Je l’ai vu dans ses yeux, ce jour-là. Comme un parfum d’ailleurs, un étrange reflet d’eau et j’aurais traversé le Jourdain pour elle. Et c’était trop tard. Il y avait déjà tout un monde entre nous. Il nous restait à grandir côte à côte sans plus jamais comprendre, ni savoir, ni sentir. Nous étions deux. Nous étions d’eux.
Alors, partir, n’est-ce-pas, fut la seule chose à faire. User le temps, pour mieux le tuer, pour mieux nous tuer. Et gommer au fil des jours toute l’aspérité de l’existence.
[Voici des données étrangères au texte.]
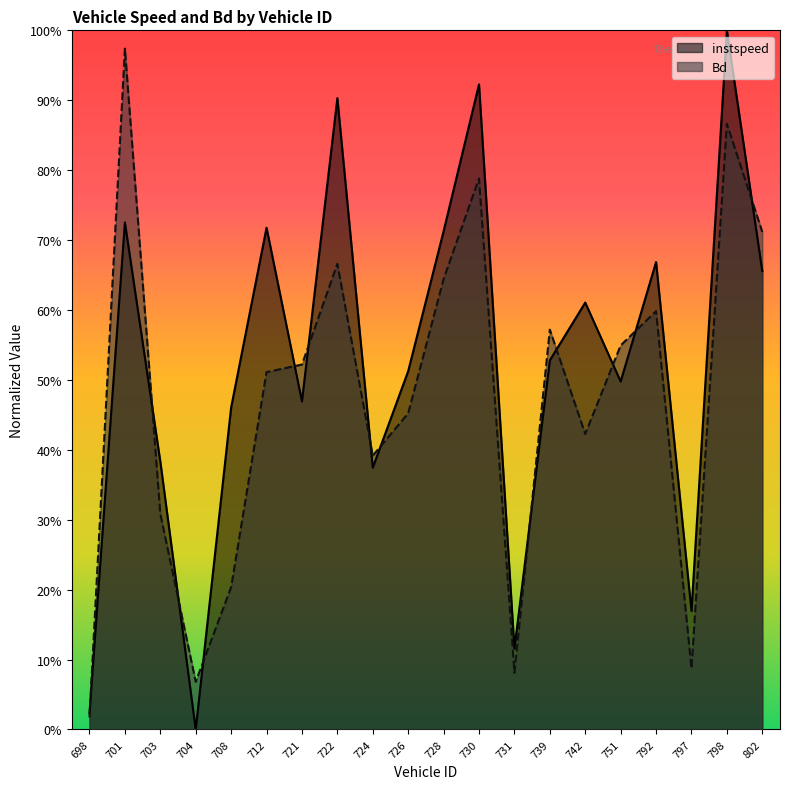

Reading left to right, transcribe all the data shown in this chart.

instspeed: 698=0.0	701=0.7	703=0.4	704=0.0	708=0.5	712=0.7	721=0.5	722=0.9	724=0.4	726=0.5	728=0.7	730=0.9	731=0.1	739=0.5	742=0.6	751=0.5	792=0.7	797=0.2	798=1.0	802=0.7
Bd: 698=0.0	701=1.0	703=0.3	704=0.1	708=0.2	712=0.5	721=0.5	722=0.7	724=0.4	726=0.5	728=0.6	730=0.8	731=0.1	739=0.6	742=0.4	751=0.5	792=0.6	797=0.1	798=0.9	802=0.7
C’était un univers à créer de nouveau. C’était ce royaume d’autrefois qui s’effondrait pierre à pierre, et même nos corps n’en savaient plus rien, et même nos cœurs étaient étrangers. Et même l’ailleurs n’avait plus de sens. Seul le vide demeurait une passerelle, une passerelle vers quoi, vers qui, comment aurais-je pu le savoir ? Comment aurais-je pu penser que cela avait de l’importance ?
Je l’ai vu dans ses yeux, ce jour-là. Il y a si longtemps. Et j’ai volé un peu de nous pour devenir moi. Car il n’y avait rien à aimer de ce que nous n’étions pas devenues, car j’habite mon propre corps comme si c’était le sien, car nous étions deux.
C’est au feu que devrait être livrée la réalité.